- EXCERPTED TEXT -

##############################

Non-adhesive optical connectors target multimode applications
By decreasing installation time but preserving performance, non-adhesive-type SC and ST connectors form reliable multimode fiber-optic links in local area networks
Joseph A. Paparella and nicholas A. Lee
3M Telecommunications Systems Division
Recent technological ad vances in fabrication enable non-adhesive connectors to achieve improved optical and mechanical performance levels and reinforce fiber-optic cable as the medium of choice for local area networks.
Although fiber-optic connectors primarily fall into two categories--adhesive and non-adhesive (crimp-on)--the major classification of connector styles implies the method of joining the housing. Five connector termination technologies are available--heat epoxy cure, ultraviolet epoxy cure, anaerobic epoxy cure, hot-melt adhesive and non-adhesive.

##############################

- REQUIRED WORK -
Name each connector termination technology that the article on non-adhesive optical connectors lists.

- RAW DATA -
##############################

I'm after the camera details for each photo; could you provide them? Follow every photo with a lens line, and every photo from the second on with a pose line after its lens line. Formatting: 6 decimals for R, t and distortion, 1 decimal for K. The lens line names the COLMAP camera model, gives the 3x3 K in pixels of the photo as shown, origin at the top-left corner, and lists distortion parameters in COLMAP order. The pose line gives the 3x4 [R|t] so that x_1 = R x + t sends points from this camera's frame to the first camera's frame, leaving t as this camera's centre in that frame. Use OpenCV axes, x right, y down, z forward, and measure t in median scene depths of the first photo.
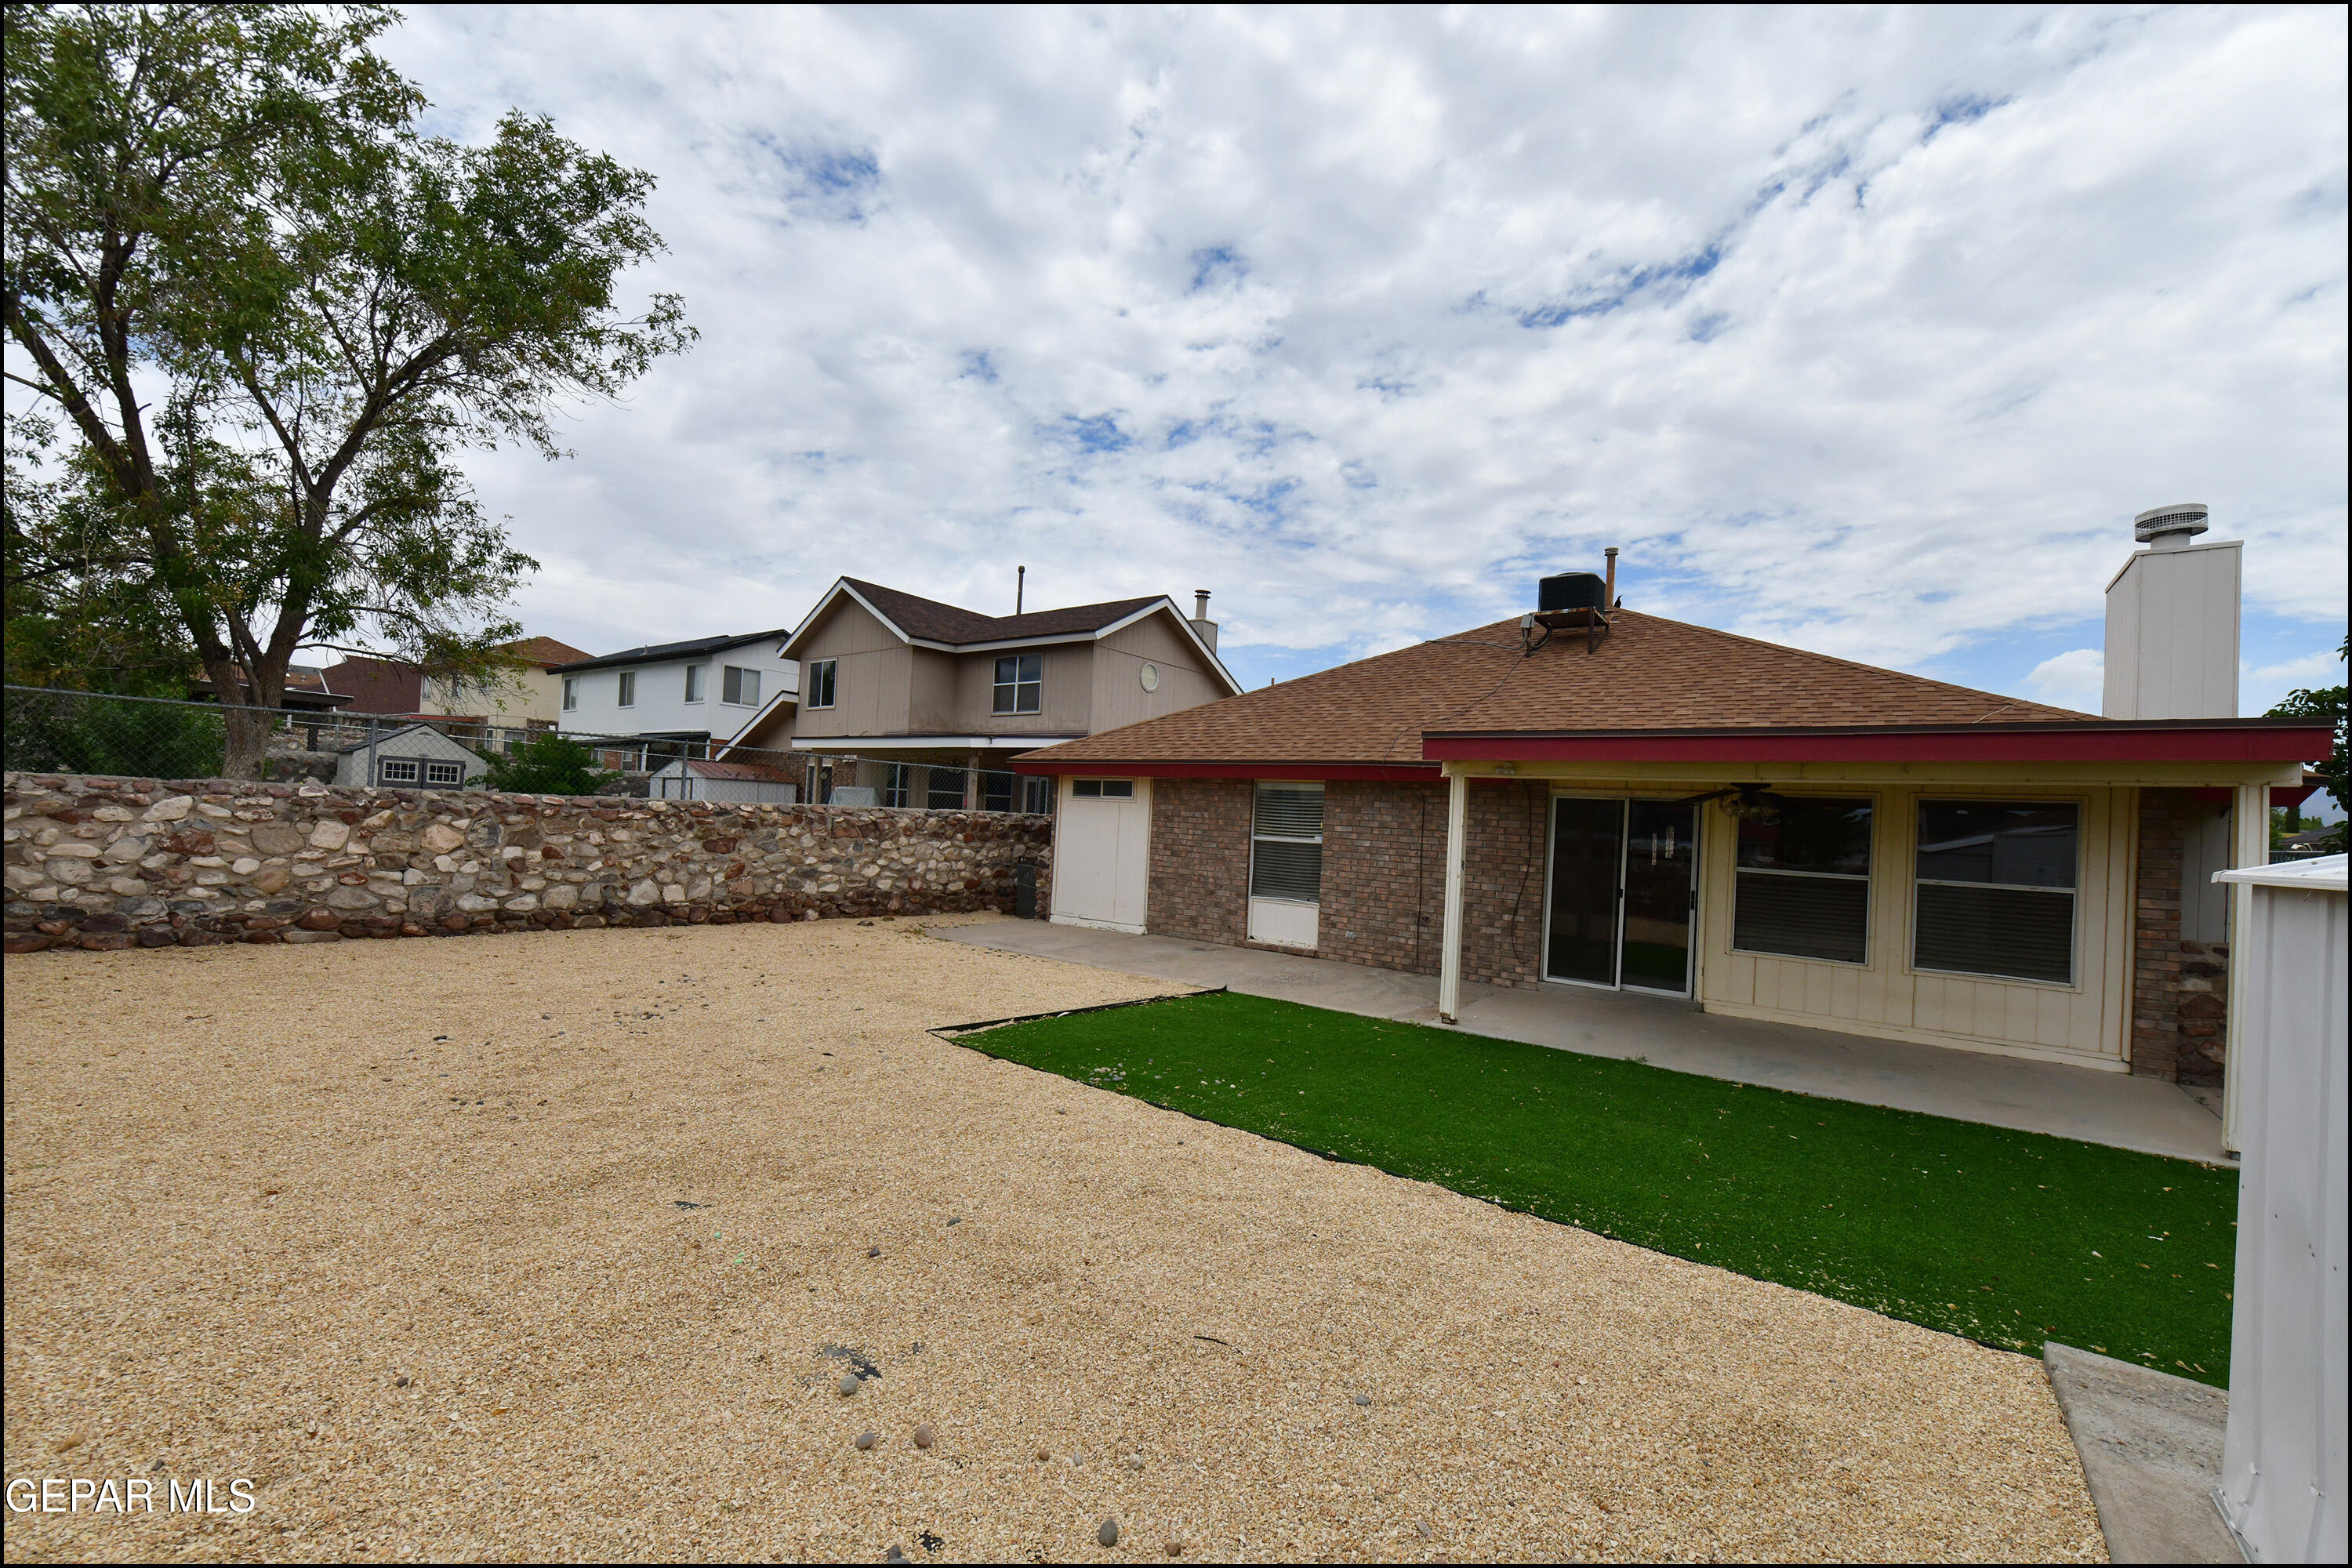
lens RADIAL K [[935.8, 0, 1188.0], [0, 935.8, 802.9], [0, 0, 1]] dist [-0.009241, -0.000217]
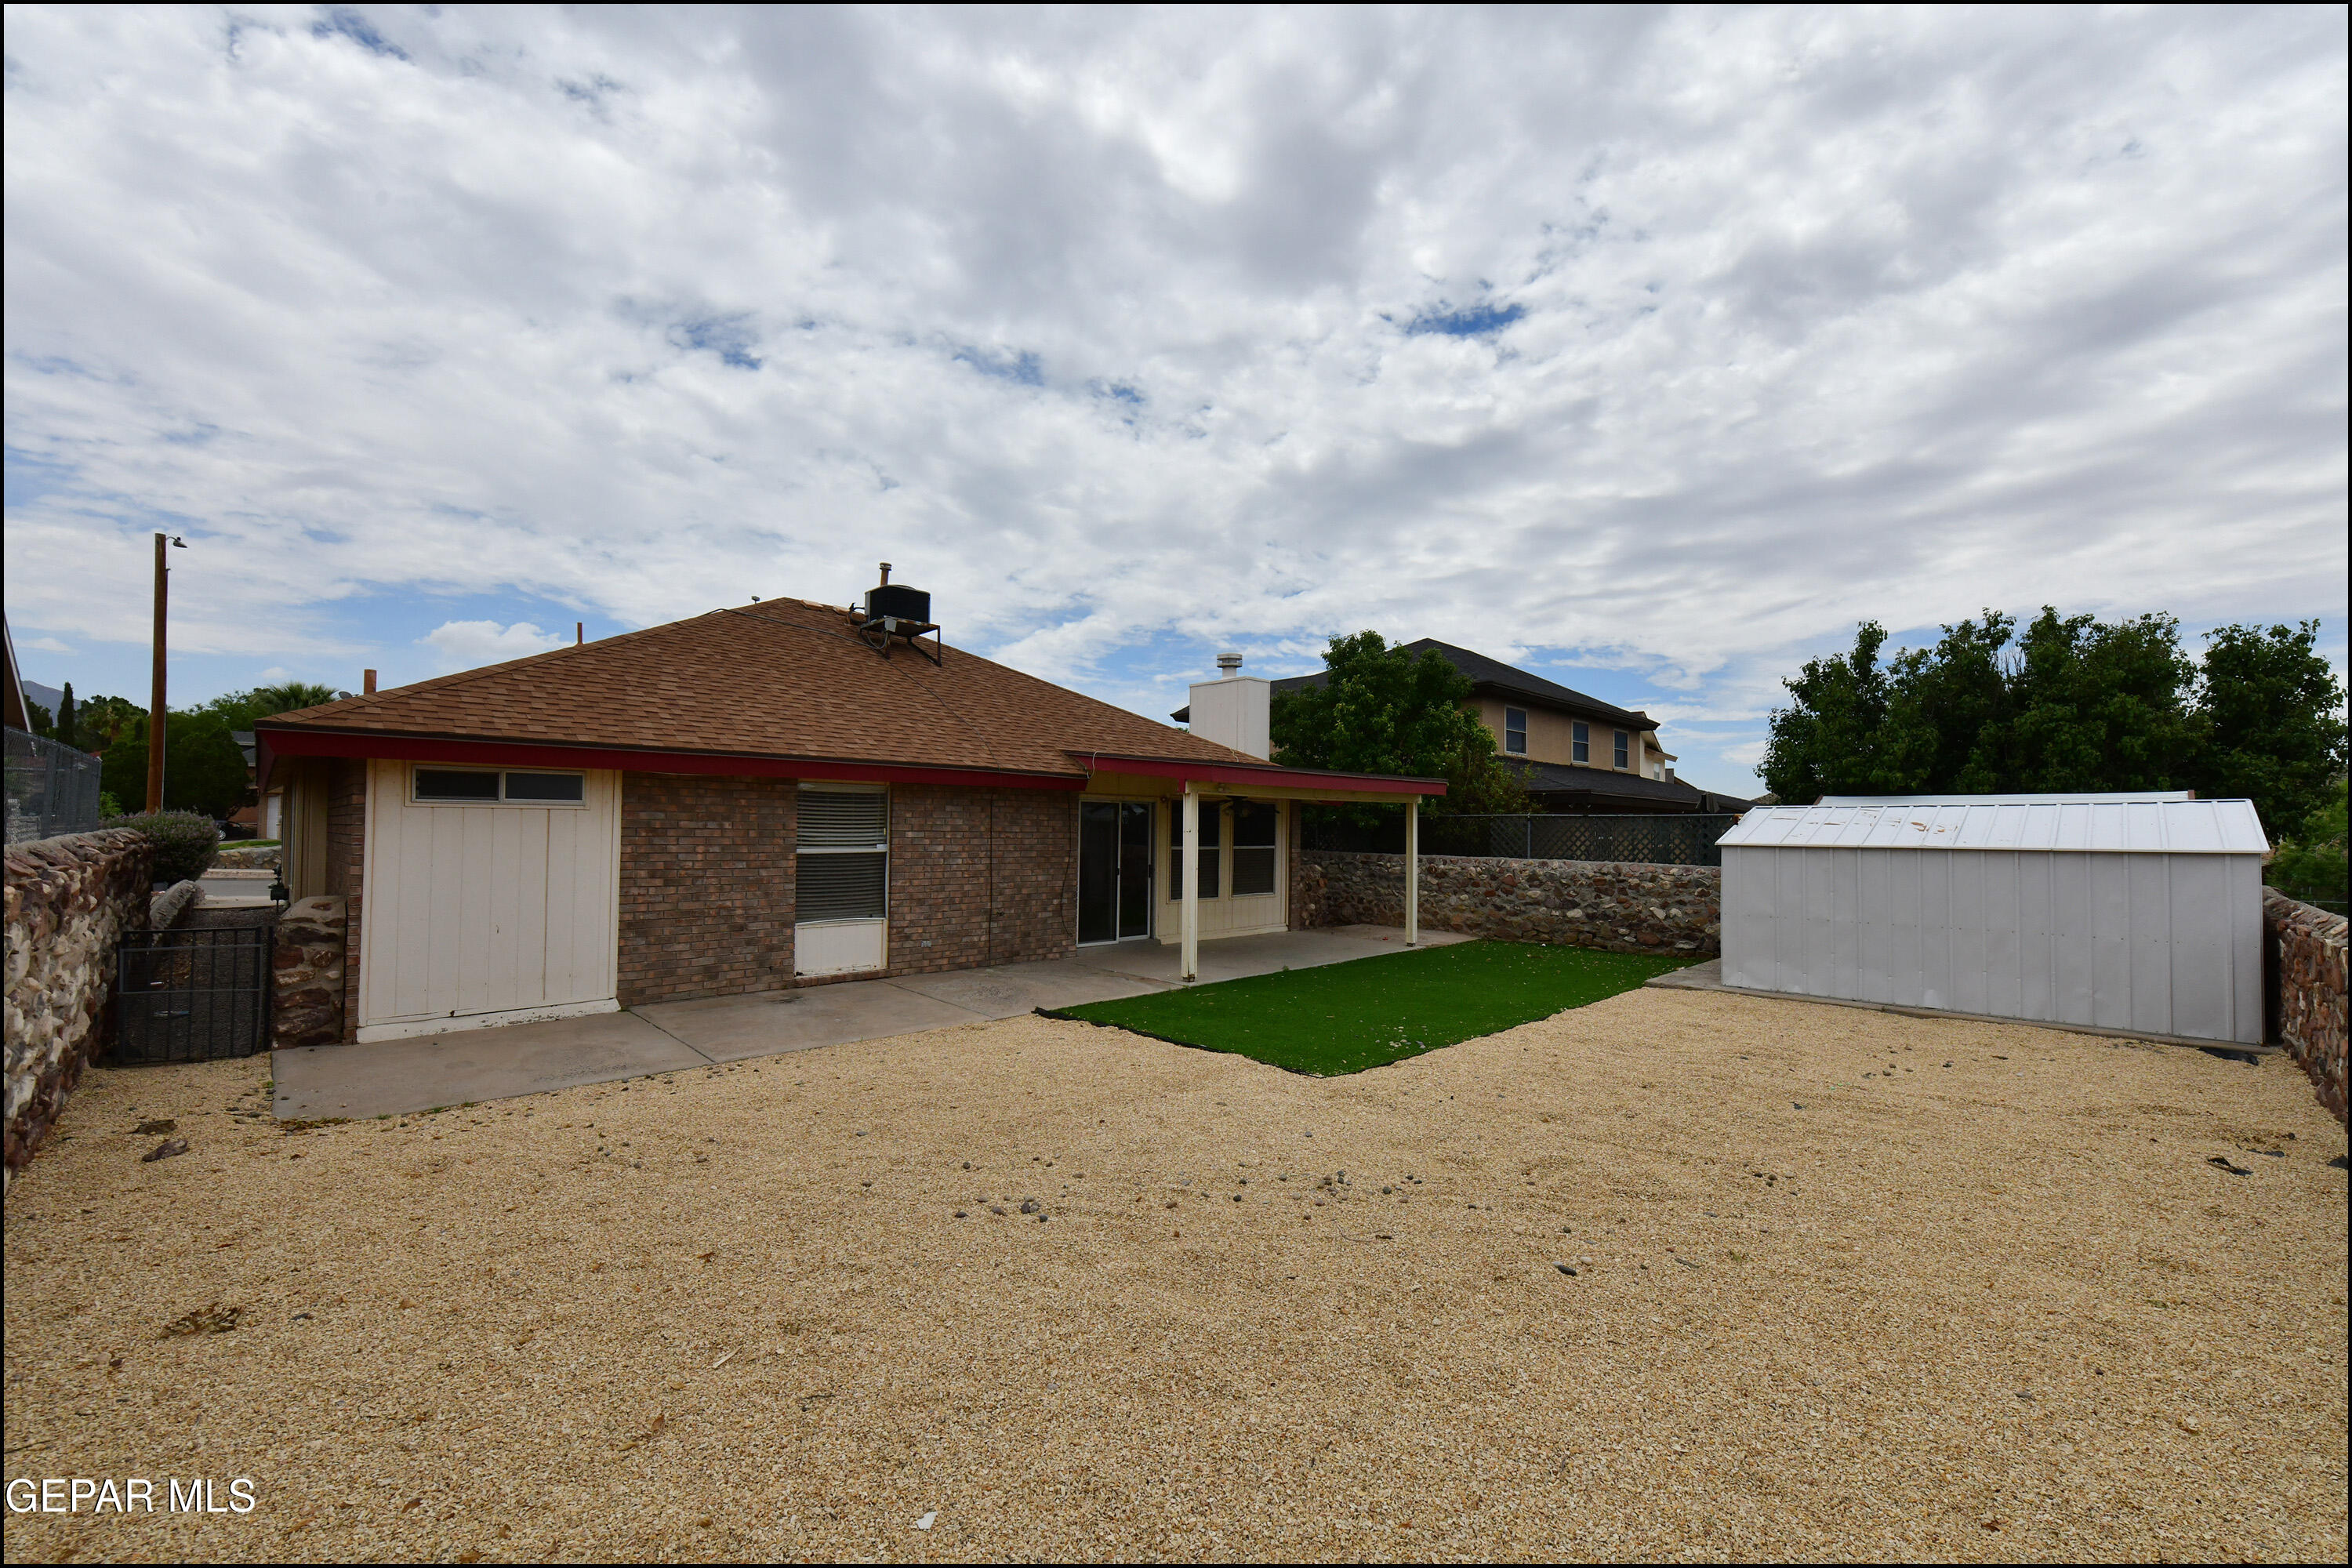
lens RADIAL K [[935.8, 0, 1187.3], [0, 935.8, 795.6], [0, 0, 1]] dist [-0.009241, -0.000217]
pose [[0.142431, -0.017868, 0.989643, -0.671165], [-0.022530, 0.999519, 0.021289, -0.034974], [-0.989548, -0.025328, 0.141960, 0.545773]]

##############################

- OUTPUT OF THE TASK -
- heat epoxy cure
- ultraviolet epoxy cure
- anaerobic epoxy cure
- hot-melt adhesive
- non-adhesive